Hepatocyte growth factor activator inhibitor type-1 (HAI-1) plays pivotal roles in epithelial integrity and tumour biology. Although implicated in various malignancies, its expression profile and prognostic value in bladder cancer (BC) remain incompletely defined. High levels of HAI-1 ectodomain in urine have previously been reported to be associated with poor prognosis in BC patients. This study aimed to determine the relationships between tissue and urine levels of HAI-1 and clinical outcomes in BC. This study used immunohistochemistry to measure HAI-1 expression across 770 BCs of all stages and grades. HAI-1 expression was scored on the basis of the percentage of positive cancer cells, subcellular localisation, and staining intensity. Additionally, HAI-1 (SPINT1) mRNA expression was compared with protein levels in tissue and urine. HAI-1 was highly expressed in low-grade, early-stage disease with strong membranous staining. Reduced overall HAI-1 expression, loss of membranous staining and increased cytoplasmic staining correlated with higher stage and grade and shorter survival. SPINT1 mRNA levels were positively correlated with membranous HAI-1 staining intensity (p = 0.005).

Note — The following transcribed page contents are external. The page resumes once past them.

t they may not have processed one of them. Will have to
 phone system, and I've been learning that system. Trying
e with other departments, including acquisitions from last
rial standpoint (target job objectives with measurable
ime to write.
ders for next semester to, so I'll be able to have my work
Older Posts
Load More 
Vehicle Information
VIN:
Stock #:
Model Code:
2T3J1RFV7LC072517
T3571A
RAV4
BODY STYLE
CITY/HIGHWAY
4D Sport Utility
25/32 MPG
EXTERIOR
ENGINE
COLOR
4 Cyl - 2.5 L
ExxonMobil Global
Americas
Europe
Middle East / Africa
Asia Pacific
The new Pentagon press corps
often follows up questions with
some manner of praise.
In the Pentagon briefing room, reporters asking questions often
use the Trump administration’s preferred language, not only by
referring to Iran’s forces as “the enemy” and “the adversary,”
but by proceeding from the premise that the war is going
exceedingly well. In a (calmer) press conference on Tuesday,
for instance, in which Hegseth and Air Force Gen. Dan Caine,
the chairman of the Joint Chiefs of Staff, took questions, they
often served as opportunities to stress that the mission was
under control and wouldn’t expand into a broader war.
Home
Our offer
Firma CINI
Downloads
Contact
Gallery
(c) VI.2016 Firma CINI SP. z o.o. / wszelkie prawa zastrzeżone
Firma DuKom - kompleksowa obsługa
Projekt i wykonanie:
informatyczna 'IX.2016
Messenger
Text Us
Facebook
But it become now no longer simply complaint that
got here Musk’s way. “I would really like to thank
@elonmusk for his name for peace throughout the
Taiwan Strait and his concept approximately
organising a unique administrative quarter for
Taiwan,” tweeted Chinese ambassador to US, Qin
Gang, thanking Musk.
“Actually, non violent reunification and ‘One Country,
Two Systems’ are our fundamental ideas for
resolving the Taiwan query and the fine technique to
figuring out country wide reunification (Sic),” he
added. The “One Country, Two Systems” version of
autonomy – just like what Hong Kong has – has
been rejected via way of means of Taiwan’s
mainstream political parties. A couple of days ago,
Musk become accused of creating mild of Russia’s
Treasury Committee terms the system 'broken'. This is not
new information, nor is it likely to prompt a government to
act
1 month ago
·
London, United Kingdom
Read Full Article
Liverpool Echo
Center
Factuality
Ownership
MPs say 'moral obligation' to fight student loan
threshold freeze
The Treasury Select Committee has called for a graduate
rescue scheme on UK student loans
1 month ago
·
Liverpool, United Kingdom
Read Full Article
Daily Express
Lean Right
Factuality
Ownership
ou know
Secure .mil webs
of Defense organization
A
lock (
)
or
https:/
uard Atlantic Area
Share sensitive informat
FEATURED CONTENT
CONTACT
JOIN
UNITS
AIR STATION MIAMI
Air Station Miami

Urinary levels of HAI-1 were negatively associated with the fraction of HAI-1 positive cancer cells and membranous staining intensity (p < 0.05). A positive correlation was observed between SPINT1 expression and urinary HAI-1 levels (p < 0.05). The Urobasal A subtype had lower urinary HAI-1 ectodomain levels than other subtypes. HAI-1 expression may serve as a biomarker of tumour differentiation and prognosis in BC. Increased ectodomain shedding into the urine, rather than increased expression, likely explains the higher urine HAI-1 levels seen in more aggressive tumours.